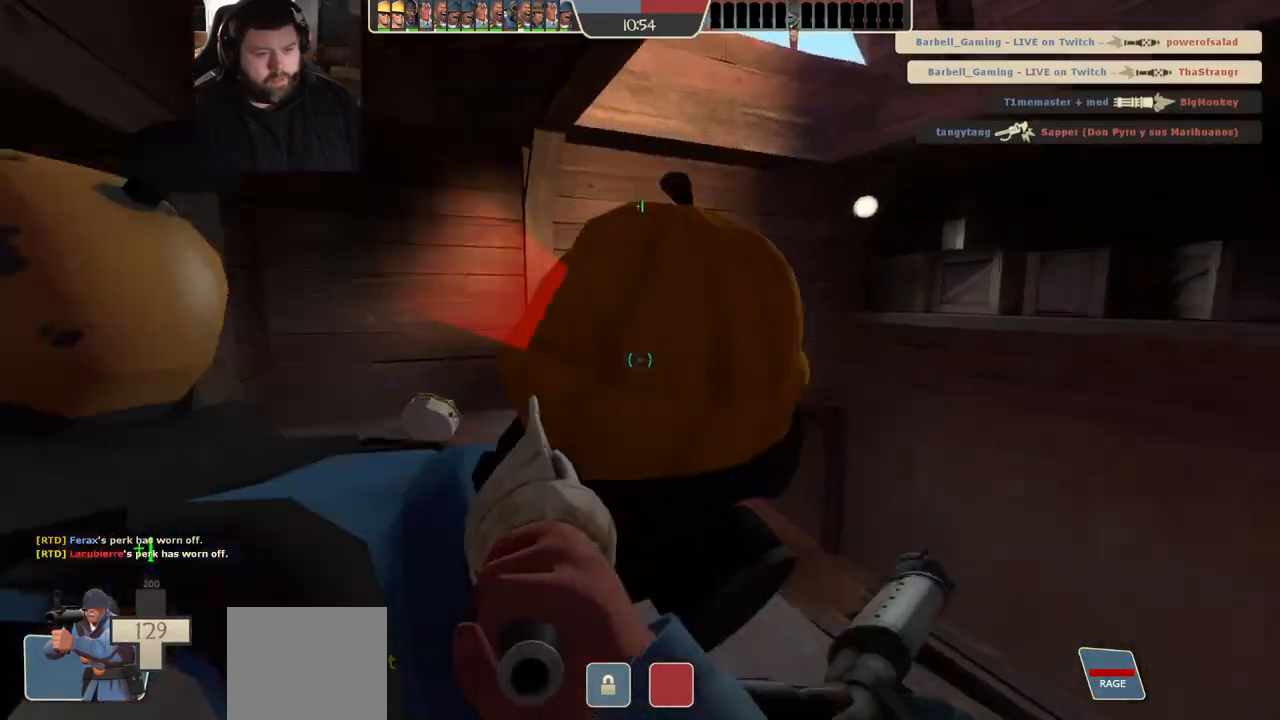
{"buttons": [], "left_stick": "center", "right_stick": "center", "events": [[17, "right_stick", "center"], [83, "left_stick", "down-left"], [183, "left_stick", "center"]]}
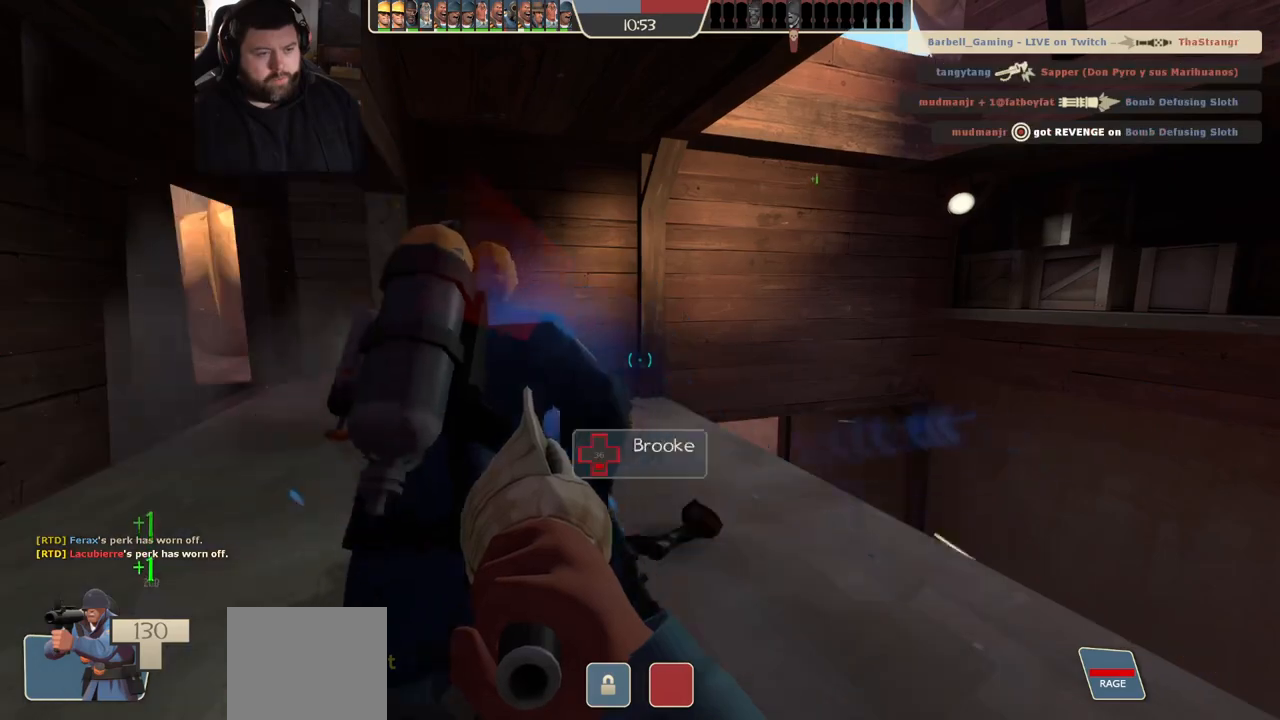
{"buttons": ["SQUARE"], "left_stick": "center", "right_stick": "center", "events": [[317, "SQUARE", "down"], [350, "SQUARE", "up"], [467, "SQUARE", "down"]]}
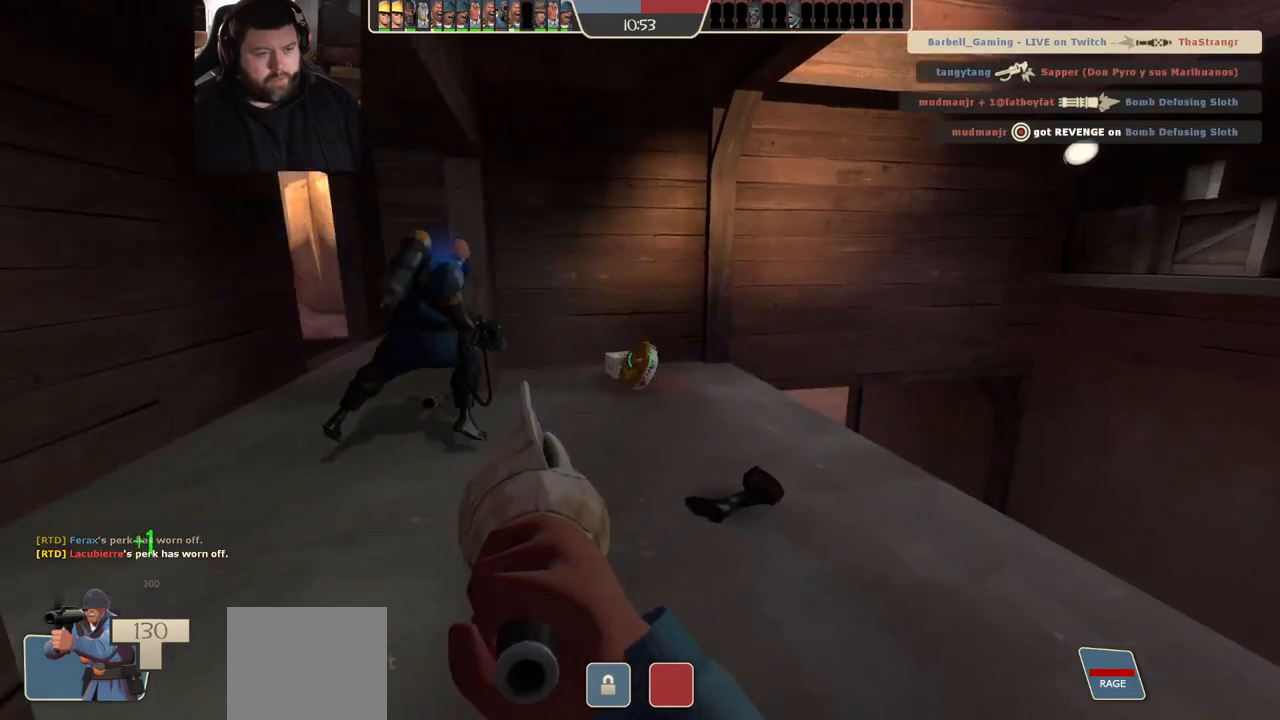
{"buttons": [], "left_stick": "center", "right_stick": "center", "events": [[33, "SQUARE", "up"], [133, "SQUARE", "down"], [183, "SQUARE", "up"], [300, "SQUARE", "down"], [317, "SQUARE", "up"], [417, "SQUARE", "down"], [483, "SQUARE", "up"]]}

## Exercise brief
Output the listing word for word. Drop the pictures.

## Reply to the task
{"buttons": [], "left_stick": "center", "right_stick": "center", "events": [[17, "right_stick", "center"], [83, "left_stick", "down-left"], [183, "left_stick", "center"]]}
{"buttons": ["SQUARE"], "left_stick": "center", "right_stick": "center", "events": [[317, "SQUARE", "down"], [350, "SQUARE", "up"], [467, "SQUARE", "down"]]}
{"buttons": [], "left_stick": "center", "right_stick": "center", "events": [[33, "SQUARE", "up"], [133, "SQUARE", "down"], [183, "SQUARE", "up"], [300, "SQUARE", "down"], [317, "SQUARE", "up"], [417, "SQUARE", "down"], [483, "SQUARE", "up"]]}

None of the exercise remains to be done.